When this transformation occurred is surely the real issue. If Tyrannosaurs Rex, a known carnivore, died in the flood, as Bro. Alan asserts, then the change must have occurred before then. Some contend that it occurred at the fall, which makes sense in view of man’s physical and moral corruption and other environmental changes resulting from his sin. But how are we to explain antediluvian man’s apparent peaceful, or tolerant, coexistence with the beasts of the earth? Did man still have dominion over the animals? Did the carnivores migrate to areas of the world uninhabitable by man, such as swamps and jungles?

It should be noted that there are other explanations for the existence of fossilized creatures, such as dinosaurs. One explanation is a pre-Adamic creation.

Implications for the kingdom age

In the kingdom, the reverse transformation among the animals, from carnivorous to herbivorous, seems reasonable to me unless, as Bro. Alan asserts, Isaiah 11:6-8 is to be taken figuratively. But why should it be, except to answer anatomical questions?

The lion eating straw like the ox is one of the more pleasing pictures of the kingdom. This change, like its predecessor, need not occur universally overnight. At the beginning of the millennium, marvelous environmental changes will surely occur relatively quickly in Israel, since the restored land is synonymous with God’s glory. But, for the rest of the world, change will come more slowly. It will be contingent, in large part, on man’s adherence to God’s law.

Hence, there may well be carnivorous lions existing at the same time as herbivorous lions, just not in the same locale. This would explain the “torn” animals of Ezekiel 44:32. Change will not be complete until the end of the millennium.
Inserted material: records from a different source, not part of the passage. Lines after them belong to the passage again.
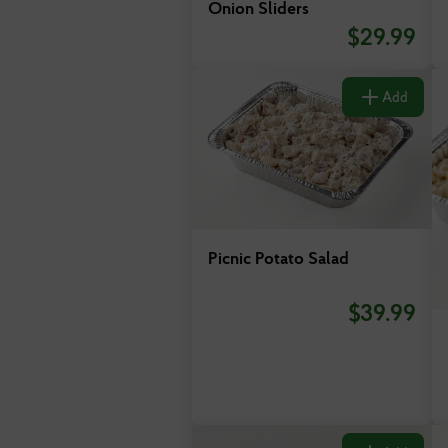
Onion Sliders
$
29.99
Add
Picnic Potato Salad
$
39.99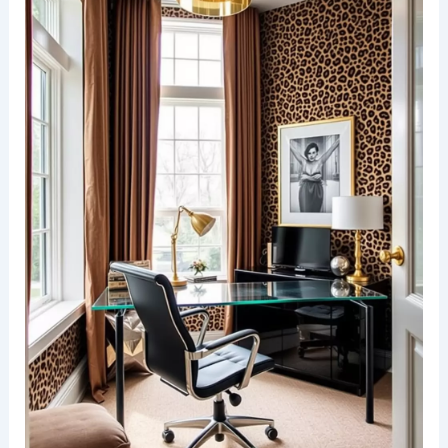
wallpaper that creates a vibrant focal point. The
rich textures and patterns of the animal print add
depth and personality to the space.
A sleek console table stands against the wall,
adorned with a stylish lamp and decorative
accents. The flooring is a warm wood tone that
complements the boldness of the wallpaper while
providing a welcoming atmosphere.
RELATED
25+ Beige Wallpaper Decorating Ideas
for a Stylish Home Makeover
Cheetah print in a modern office space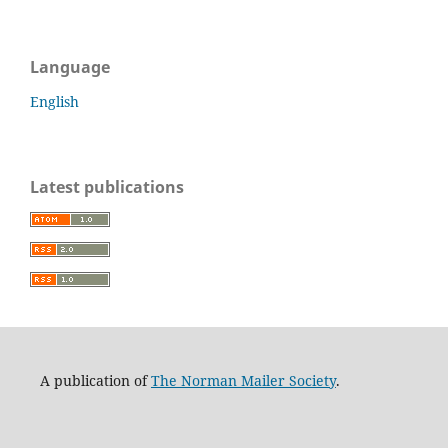
Language
English
Latest publications
A publication of
The Norman Mailer Society
.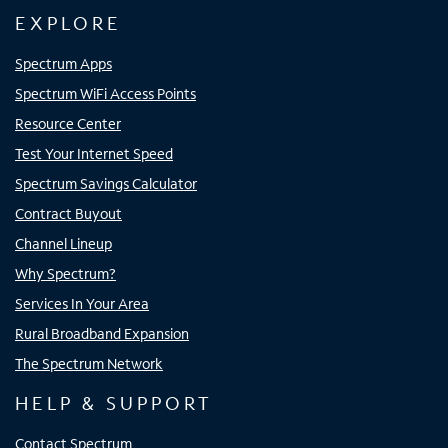
EXPLORE
Spectrum Apps
Spectrum WiFi Access Points
Resource Center
Test Your Internet Speed
Spectrum Savings Calculator
Contract Buyout
Channel Lineup
Why Spectrum?
Services In Your Area
Rural Broadband Expansion
The Spectrum Network
HELP & SUPPORT
Contact Spectrum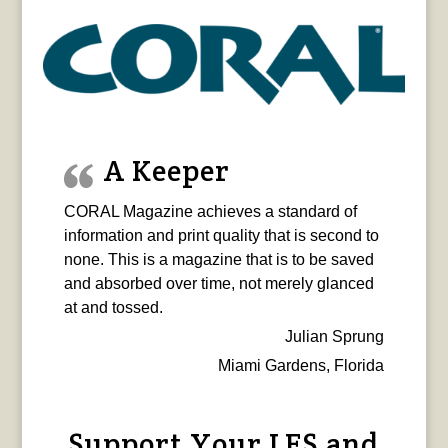
A Keeper
CORAL Magazine achieves a standard of
information and print quality that is second to
none. This is a magazine that is to be saved
and absorbed over time, not merely glanced
at and tossed.
Julian Sprung
Miami Gardens, Florida
Support Your LFS and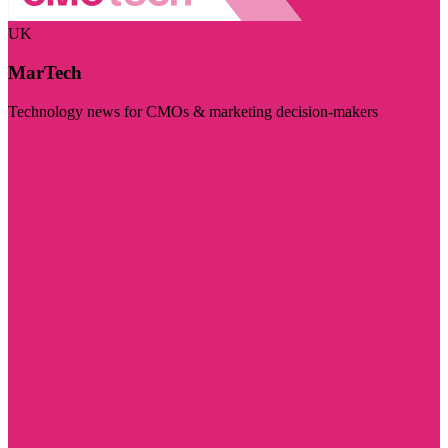
UK
MarTech
Technology news for CMOs & marketing decision-makers
Visit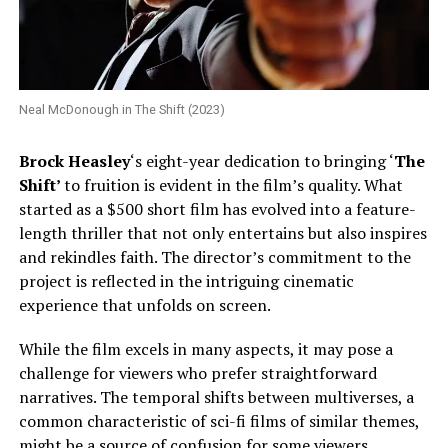
Neal McDonough in The Shift (2023)
Brock Heasley
‘s eight-year dedication to bringing ‘
The
Shift’
to fruition is evident in the film’s quality. What
started as a $500 short film has evolved into a feature-
length thriller that not only entertains but also inspires
and rekindles faith. The director’s commitment to the
project is reflected in the intriguing cinematic
experience that unfolds on screen.
While the film excels in many aspects, it may pose a
challenge for viewers who prefer straightforward
narratives. The temporal shifts between multiverses, a
common characteristic of sci-fi films of similar themes,
might be a source of confusion for some viewers.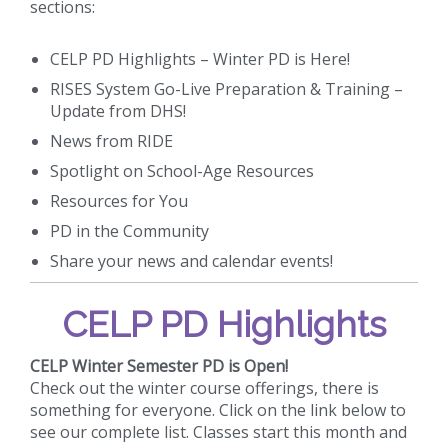
sections:
CELP PD Highlights – Winter PD is Here!
RISES System Go-Live Preparation & Training –
Update from DHS!
News from RIDE
Spotlight on School-Age Resources
Resources for You
PD in the Community
Share your news and calendar events!
CELP PD Highlights
CELP Winter Semester PD is Open!
Check out the winter course offerings, there is
something for everyone. Click on the link below to
see our complete list. Classes start this month and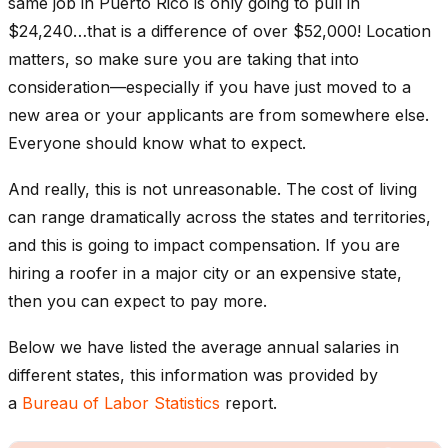
same job in Puerto Rico is only going to pull in
$24,240…that is a difference of over $52,000! Location
matters, so make sure you are taking that into
consideration—especially if you have just moved to a
new area or your applicants are from somewhere else.
Everyone should know what to expect.
And really, this is not unreasonable. The cost of living
can range dramatically across the states and territories,
and this is going to impact compensation. If you are
hiring a roofer in a major city or an expensive state,
then you can expect to pay more.
Below we have listed the average annual salaries in
different states, this information was provided by
a
Bureau of Labor Statistics
report.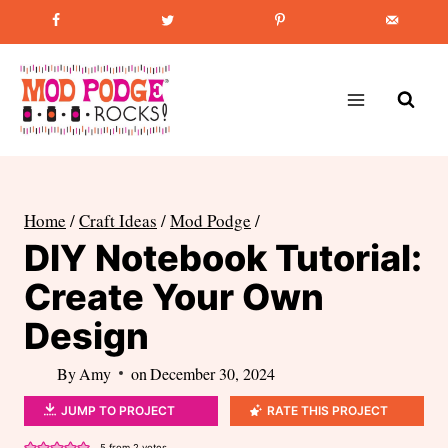
Skip
Favorite Post
:
How to Paint Mason Jars
to
content
Home
/
Craft Ideas
/
Mod Podge
/
DIY Notebook Tutorial:
Create Your Own
Design
By
Amy
on
December 30, 2024
JUMP TO PROJECT
RATE THIS PROJECT
5
from
2
votes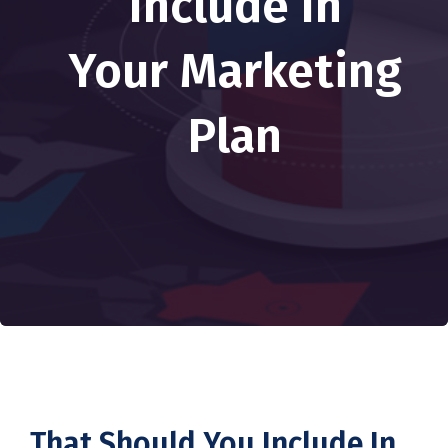
Include In
Your Marketing
Plan
That Should You Include In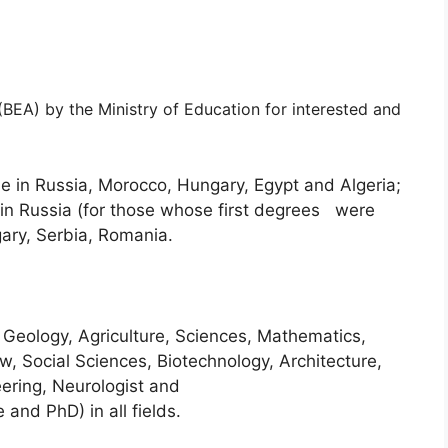
(BEA) by the Ministry of Education for interested and
 in Russia, Morocco, Hungary, Egypt and Algeria;
in Russia (for those whose first degrees were
ary, Serbia, Romania.
 Geology, Agriculture, Sciences, Mathematics,
, Social Sciences, Biotechnology, Architecture,
eering, Neurologist and
and PhD) in all fields.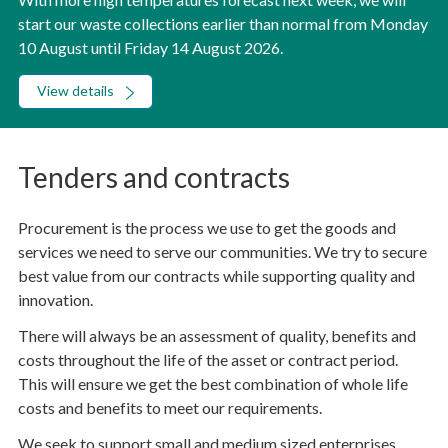
start our waste collections earlier than normal from Monday
10 August until Friday 14 August 2026.
View details
Tenders and contracts
Procurement is the process we use to get the goods and
services we need to serve our communities. We try to secure
best value from our contracts while supporting quality and
innovation.
There will always be an assessment of quality, benefits and
costs throughout the life of the asset or contract period.
This will ensure we get the best combination of whole life
costs and benefits to meet our requirements.
We seek to support small and medium sized enterprises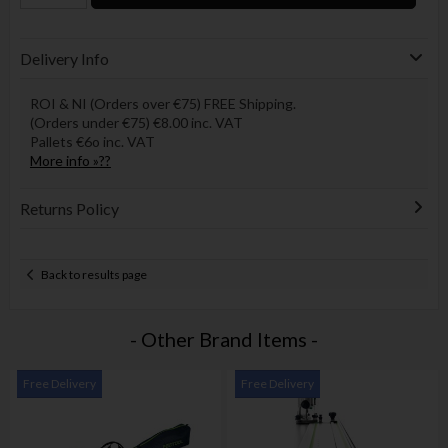
Delivery Info
ROI & NI (Orders over €75) FREE Shipping.
(Orders under €75) €8.00 inc. VAT
Pallets €6o inc. VAT
More info »??
Returns Policy
Back to results page
- Other Brand Items -
Free Delivery
Free Delivery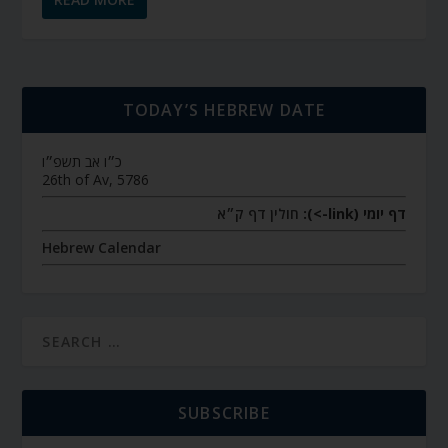
TODAY’S HEBREW DATE
כ״ו אב תשפ״ו
26th of Av, 5786
חולין דף ק״א
דף יומי (link->):
Hebrew Calendar
SUBSCRIBE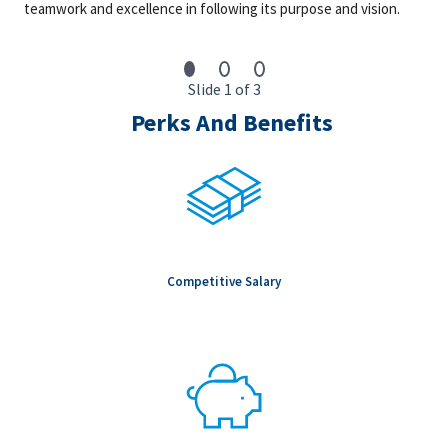
10+ years of progressively responsible experience in
teamwork and excellence in following its purpose and vision.
supply chain, commercial strategy, procurement, or
project delivery roles
Experience supporting Advanced Manufacturing or
Slide 1 of 3
High‑Technology capital projects, such as
semiconductors, battery, energy storage, advanced
Perks And Benefits
materials facilities, highly automated industrial
manufacturing, or data centers or technology‑driven
infrastructure (with heavy EPC scope)
Strong understanding of supply chain commercial
strategies, market intelligence, and risk management.
Proven ability to influence cross-functional teams and
senior leadership.
Strong analytical, communication, and presentation skills.
Competitive Salary
Proficiency in Excel spread sheets
We are an equal opportunity employer. All qualified individuals
will receive consideration for employment without regard to
race, color, age, sex, sexual orientation, gender identity,
religion, national origin, disability, veteran status, genetic
information, or any other criteria protected by governing law.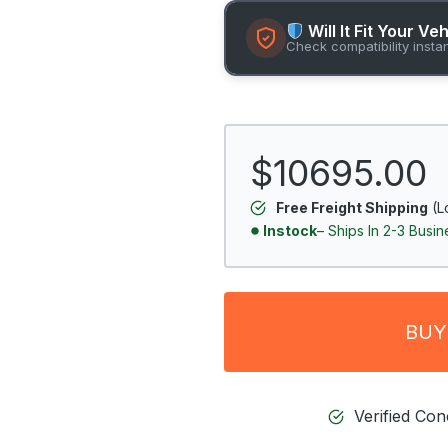
Will It Fit Your Ve
Check compatibility insta
$10695.00
Free Freight Shipping
(L
Instock
– Ships In 2-3 Busi
BUY
Verified Co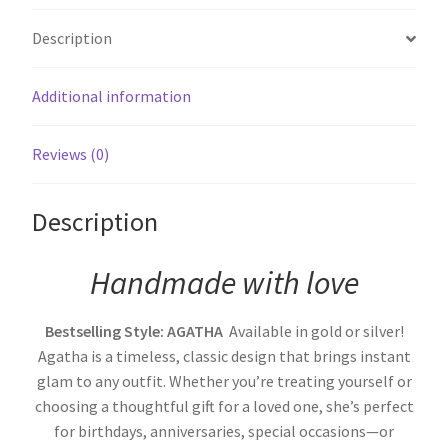
Description
Additional information
Reviews (0)
Description
Handmade with love
Bestselling Style: AGATHA
Available in gold or silver!
Agatha is a timeless, classic design that brings instant
glam to any outfit. Whether you’re treating yourself or
choosing a thoughtful gift for a loved one, she’s perfect
for birthdays, anniversaries, special occasions—or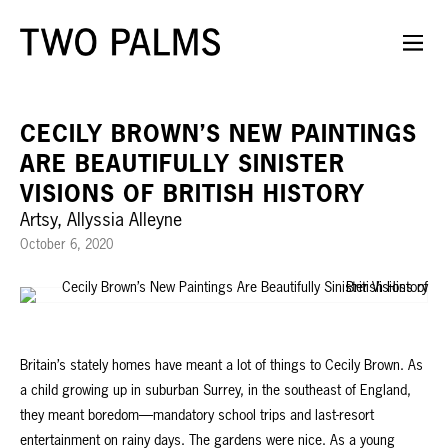
CECILY BROWN’S NEW PAINTINGS
ARE BEAUTIFULLY SINISTER
VISIONS OF BRITISH HISTORY
Artsy, Allyssia Alleyne
October 6, 2020
Britain’s stately homes have meant a lot of things to Cecily Brown. As
a child growing up in suburban Surrey, in the southeast of England,
they meant boredom—mandatory school trips and last-resort
entertainment on rainy days. The gardens were nice. As a young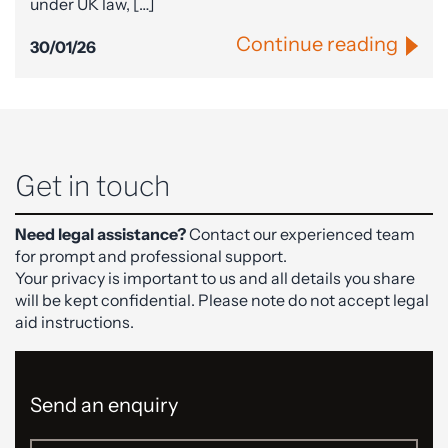
under UK law, […]
Continue reading
30/01/26
Get in touch
Need legal assistance?
Contact our experienced team
for prompt and professional support.
Your privacy is important to us and all details you share
will be kept confidential. Please note do not accept legal
aid instructions.
Send an enquiry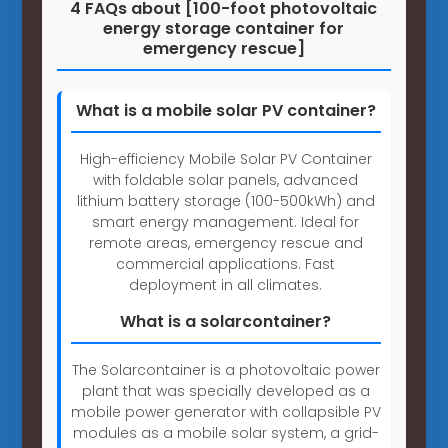
4 FAQs about [100-foot photovoltaic
energy storage container for
emergency rescue]
What is a mobile solar PV container?
High-efficiency Mobile Solar PV Container
with foldable solar panels, advanced
lithium battery storage (100-500kWh) and
smart energy management. Ideal for
remote areas, emergency rescue and
commercial applications. Fast
deployment in all climates.
What is a solarcontainer?
The Solarcontainer is a photovoltaic power
plant that was specially developed as a
mobile power generator with collapsible PV
modules as a mobile solar system, a grid-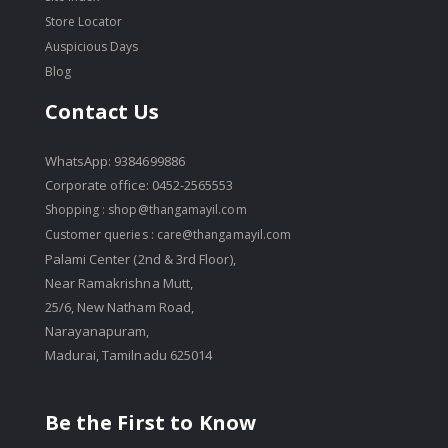
Store Locator
Auspicious Days
Blog
Contact Us
WhatsApp: 9384699886
Corporate office: 0452-2565553
Shopping :
shop@thangamayil.com
Customer queries :
care@thangamayil.com
Palami Center (2nd & 3rd Floor),
Near Ramakrishna Mutt,
25/6, New Natham Road,
Narayanapuram,
Madurai, Tamilnadu 625014
Be the First to Know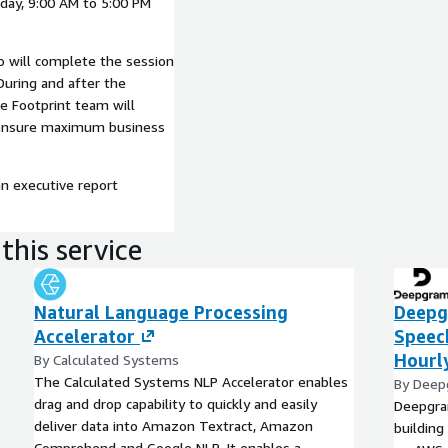
day, 9:00 AM to 5:00 PM
o will complete the session
During and after the
e Footprint team will
o ensure maximum business
an executive report
this service
Natural Language Processing
Deepg
Accelerator
Speec
Hourl
By Calculated Systems
The Calculated Systems NLP Accelerator enables
By Dee
drag and drop capability to quickly and easily
Deepgram
deliver data into Amazon Textract, Amazon
building
Comprehend and Google NLP. It enables a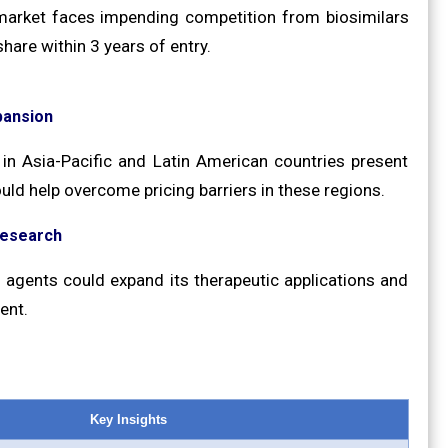
b market faces impending competition from biosimilars
hare within 3 years of entry.
pansion
in Asia-Pacific and Latin American countries present
uld help overcome pricing barriers in these regions.
Research
el agents could expand its therapeutic applications and
ent.
Key Insights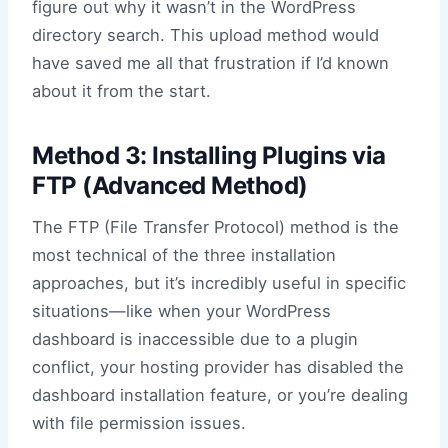
figure out why it wasn’t in the WordPress
directory search. This upload method would
have saved me all that frustration if I’d known
about it from the start.
Method 3: Installing Plugins via
FTP (Advanced Method)
The FTP (File Transfer Protocol) method is the
most technical of the three installation
approaches, but it’s incredibly useful in specific
situations—like when your WordPress
dashboard is inaccessible due to a plugin
conflict, your hosting provider has disabled the
dashboard installation feature, or you’re dealing
with file permission issues.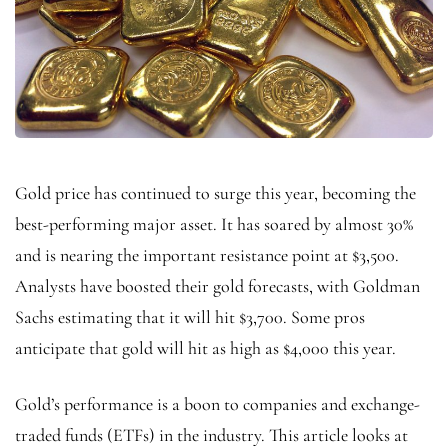
Gold price has continued to surge this year, becoming the
best-performing major asset. It has soared by almost 30%
and is nearing the important resistance point at $3,500.
Analysts have boosted their gold forecasts, with Goldman
Sachs estimating that it will hit $3,700. Some pros
anticipate that gold will hit as high as $4,000 this year.
Gold’s performance is a boon to companies and exchange-
traded funds (ETFs) in the industry. This article looks at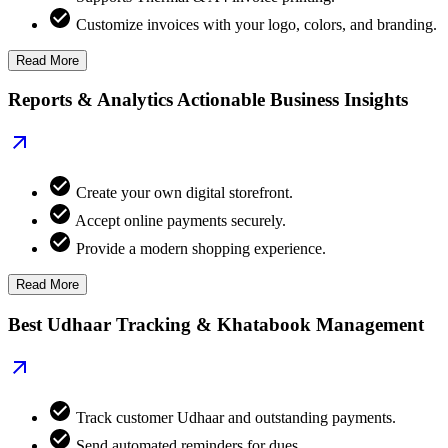
Customize invoices with your logo, colors, and branding.
Read More
Reports & Analytics Actionable Business Insights
Create your own digital storefront.
Accept online payments securely.
Provide a modern shopping experience.
Read More
Best Udhaar Tracking & Khatabook Management
Track customer Udhaar and outstanding payments.
Send automated reminders for dues.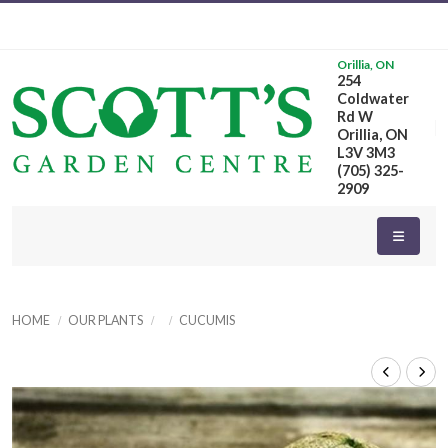
Orillia, ON
254
Coldwater
Rd W
Orillia, ON
L3V 3M3
(705) 325-
2909
HOME
OUR PLANTS
CUCUMIS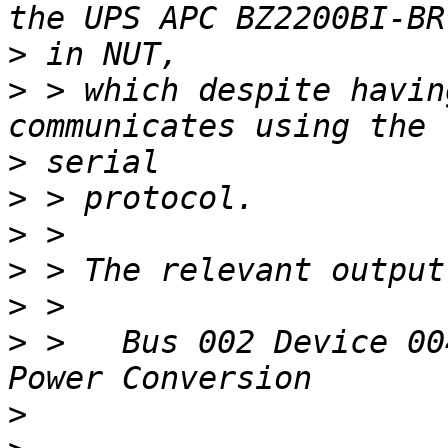
>
>
 > which despite havin
>
>
>
>
>
>
 >   Bus 002 Device 00
>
While I can see no compelling reason not to take Isaiah 11 literally, there is no reason why it cannot be taken both literally and figuratively. The harmony within the animal kingdom is consistent with the millennial rest that God has prepared for His people. The end of carnivorous aggression fits well with the subjugation of man’s sinfulness.

That immortal man, with his new spiritual body, should make meat part of his regular diet seems unlikely, although it is certainly not impossible (as demonstrated by Jesus and the angels). The Edenic model seems probable, however, with the “tree of life…and twelve manner of fruits” (Rev. 22:2) providing an infinitely satisfying source of divine nourishment.

The Levitical priesthood will be able to eat of the temple offerings (Ezk. 44:29) because they, and the rest of mortal mankind, will still be carnivorous/herbivorous. It may be expected, however, that as the human race changes from its competitive, self-centered disposition to a peaceful, God-centered society, there will be a corresponding change in their eating habits also.